I wrote some more about imperfectly accurate testing, this time making more useful assumptions.
4/12. I talked about PSST and the economic recovery. I suggested a two-dimensional industry breakdown, based on the necessity of the output that an industry produces and the risk involved in consuming that output. Think of taking a cruise as low in necessity and high in risk.
I suggested two sociological variables: ghetto-ization of immigrants; and herding of elderly into nursing homes.
4/15. I tried to draw inferences from looking at the worst outbreaks. I speculated that
We will find that New York has some nursing homes that are run appallingly badly, and these will account for a significant share of the deaths there.
Bullseye.
Also, a very interesting general update, including: Robin Hanson’s indictment of the public health experts; taking note of a study of a homeless shelter; and my complaint that
Somewhere along the way, we went beyond the goal of reducing infection risk as a means to preserve scarce medical resources. The goal now seems to be reducing infection risk as an end in itself. Once we accept that as a vital government objective, the default becomes indefinite infringement on liberty.
4/16. I created a timeline showing all the times that public health officials and major media outlets said things about the virus crisis that now look foolish. My timeline was criticized, probably correctly, for not highlighting wrongheaded statements by President Trump and other Republicans.
4/17. I took another stab at explaining regional heterogeneities.
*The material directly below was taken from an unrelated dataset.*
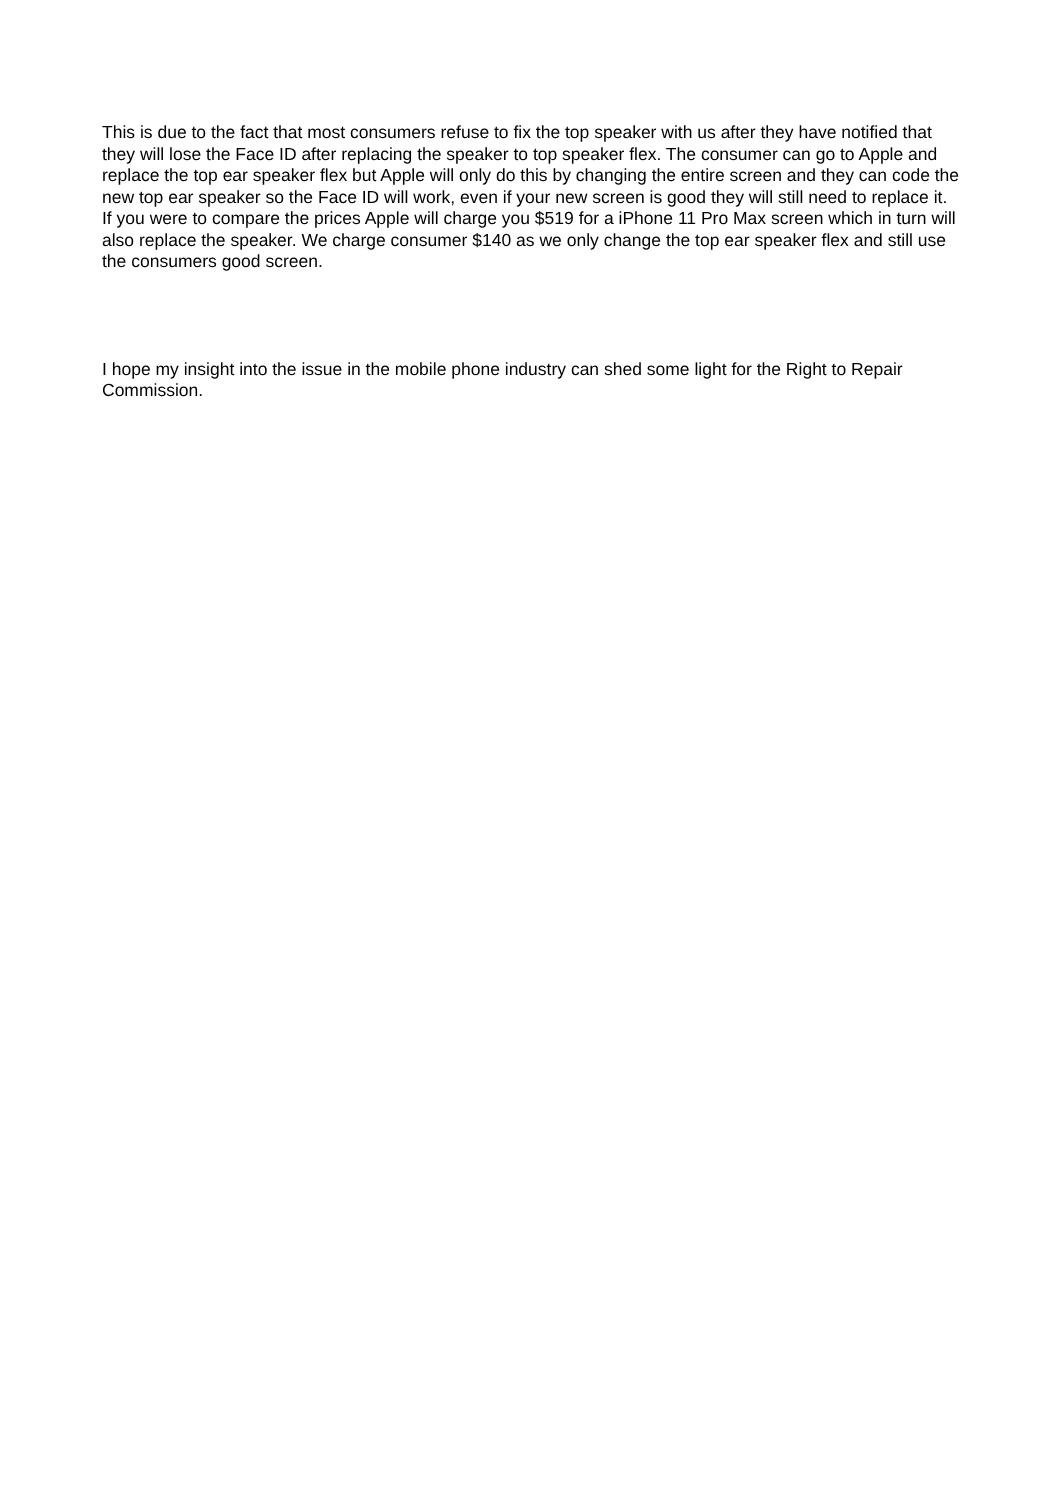This is due to the fact that most consumers refuse to fix the top speaker with us after they have notified that they will lose the Face ID after replacing the speaker to top speaker flex. The consumer can go to Apple and replace the top ear speaker flex but Apple will only do this by changing the entire screen and they can code the new top ear speaker so the Face ID will work, even if your new screen is good they will still need to replace it. If you were to compare the prices Apple will charge you $519 for a iPhone 11 Pro Max screen which in turn will also replace the speaker. We charge consumer $140 as we only change the top ear speaker flex and still use the consumers good screen.
I hope my insight into the issue in the mobile phone industry can shed some light for the Right to Repair Commission.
Did the virus strike more at-risk people in the Y regions than in the X regions? This is one of the explanations that I like to believe. I tell it as a story of cultural differences. For elderly people living independently or in nursing homes that have hygienic skill/luck going for them, death rates will be low; otherwise, they will be high. For people who work in jobs that force them to encounter many people in enclosed spaces (including a need to commute by subway), death rates will be high; otherwise they will be low.